Frankly speaking, de-oligarchization is not a restriction of the rights of those who have been publicly called “oligarchs”, but the creation of conditions under which their influence on the life of the country will diminish. Without the register administered by the National Security and Defense Council, and due to the actions of the Antimonopoly Committee or the growth of power and the influence of the middle class. Nobody has heard about it lately, but the outflow of more than $ 1 billion in foreign investment from Ukraine over the past 15 months is a reality recorded by the National Bank.

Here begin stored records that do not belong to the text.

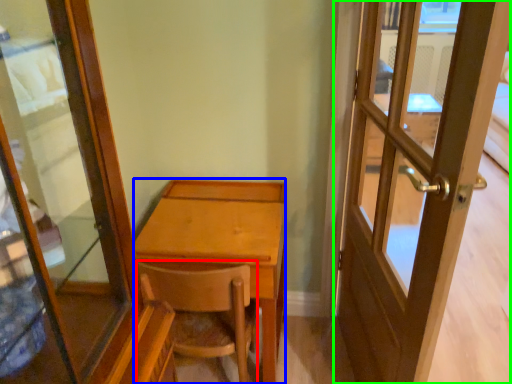
Question: Which object is the closest to the chair (highlighted by a red box)? Choose among these: desk (highlighted by a blue box) or door (highlighted by a green box).

Choices:
 (A) desk
 (B) door

Answer: (A)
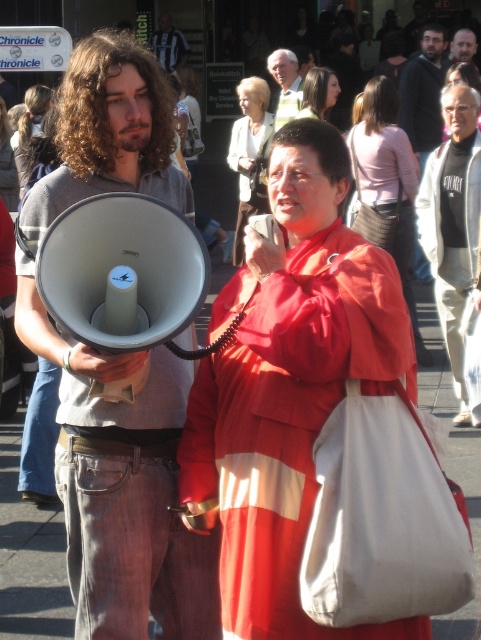
Does white textured coat at center appear over light brown hair at upper center?

Incorrect, white textured coat at center is not positioned above light brown hair at upper center.

Does point (252, 132) come closer to viewer compared to point (285, 58)?

Yes.

Between point (260, 96) and point (295, 76), which one is positioned in front?

Point (260, 96) is in front.

Identify the location of white textured coat at center. The height and width of the screenshot is (640, 481). coord(250,154).

Is white textured coat at center shorter than smooth brown hair at upper center?

Incorrect, white textured coat at center's height does not fall short of smooth brown hair at upper center's.

At what (x,y) coordinates should I click in order to perform the action: click on white textured coat at center. Please return your answer as a coordinate pair (x, y). This screenshot has height=640, width=481. Looking at the image, I should click on (250, 154).

The height and width of the screenshot is (640, 481). I want to click on white textured coat at center, so click(x=250, y=154).

From the picture: How distant is striped jersey at center from smooth skin face at upper right?

The distance of striped jersey at center from smooth skin face at upper right is 7.78 meters.

Which is above, striped jersey at center or smooth skin face at upper right?

striped jersey at center

Between point (168, 24) and point (464, 52), which one is positioned behind?

Positioned behind is point (168, 24).

Locate an element on the screen. The width and height of the screenshot is (481, 640). striped jersey at center is located at coordinates (168, 44).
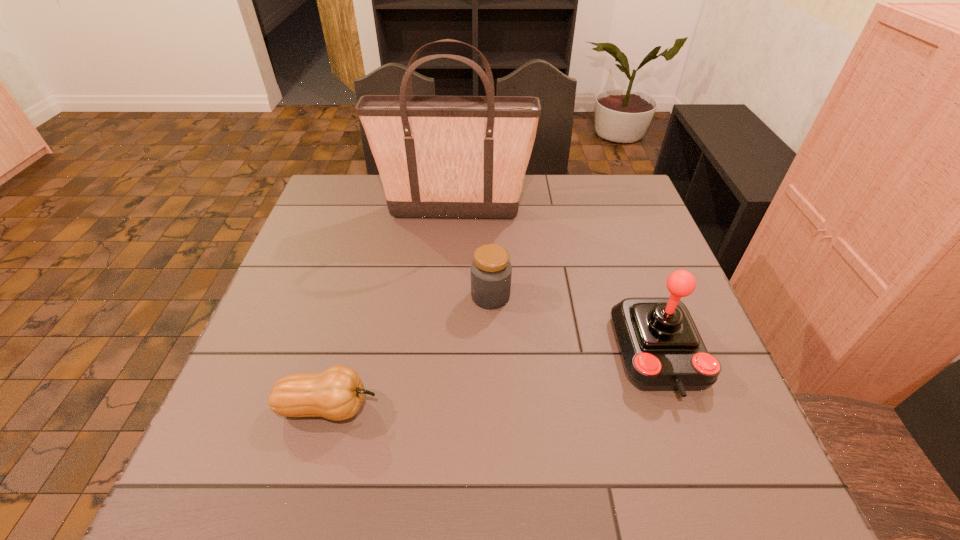
The height and width of the screenshot is (540, 960). I want to click on vacant space that's between the second tallest object and the shortest object, so click(x=493, y=380).

Choose which object is the third nearest neighbor to the farthest object. Please provide its 2D coordinates. Your answer should be formatted as a tuple, i.e. [(x, y)], where the tuple contains the x and y coordinates of a point satisfying the conditions above.

[(336, 394)]

At what (x,y) coordinates should I click in order to perform the action: click on object that is the third closest to the farthest object. Please return your answer as a coordinate pair (x, y). Looking at the image, I should click on (336, 394).

Find the location of `vacant point that satisfies the following two spatial constraints: 1. on the base of the second tallest object; 2. on the stem side of the shortest object`. vacant point that satisfies the following two spatial constraints: 1. on the base of the second tallest object; 2. on the stem side of the shortest object is located at coordinates (678, 407).

The width and height of the screenshot is (960, 540). Identify the location of free location that satisfies the following two spatial constraints: 1. on the base of the joystick; 2. on the stem side of the gourd. (678, 407).

Locate an element on the screen. The width and height of the screenshot is (960, 540). vacant region that satisfies the following two spatial constraints: 1. on the base of the joystick; 2. on the stem side of the gourd is located at coordinates (678, 407).

This screenshot has height=540, width=960. I want to click on free location that satisfies the following two spatial constraints: 1. on the front side of the shopping bag; 2. on the stem side of the gourd, so click(440, 407).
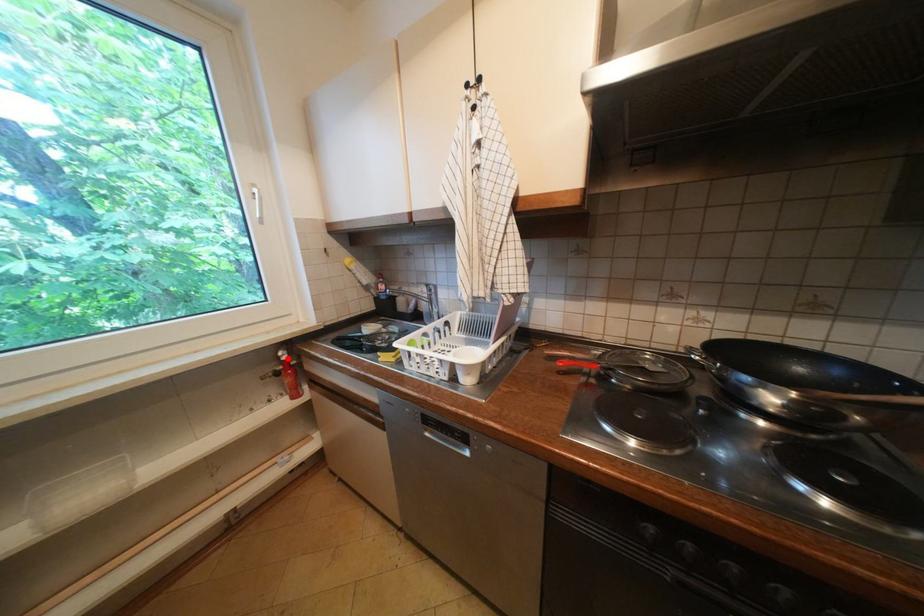
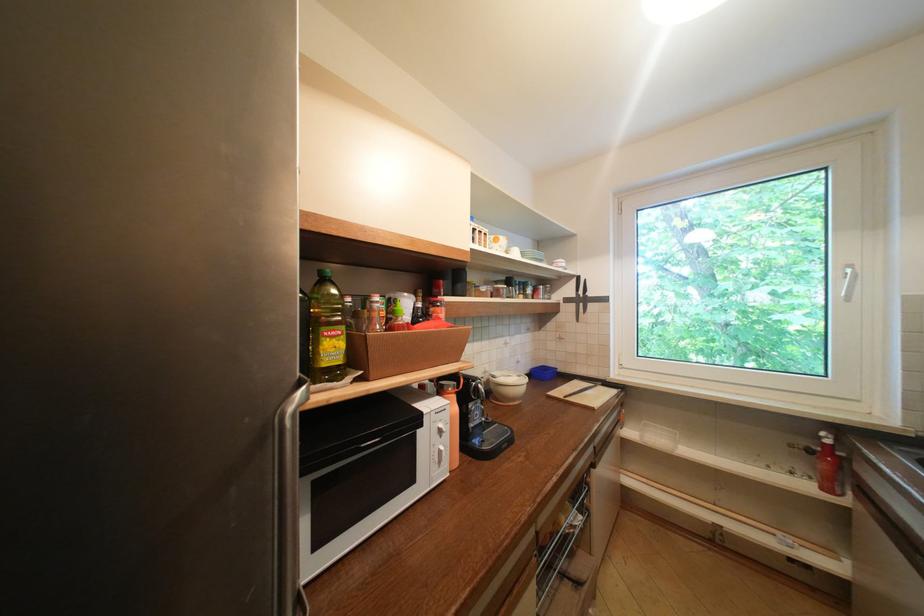
Locate, in the second image, the point that corresponds to the highlighted location in the first image.

(829, 439)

I wonder how the G7 will react to Zelensky’s initiative? It is the Western countries that have recently been a safeguard against the populist initiatives of the President and “Servants of the people.” Perhaps they will be able to convincingly explain that the simplest way is not always the most effective, and populism is unacceptable in the current situation?

P.S., significantly, on the day the text of the law against the oligarchs was published, the Servant of the People faction voted to withdraw from ProZorro the construction of the Kyiv Ring Road worth about 100 billion hryvnias.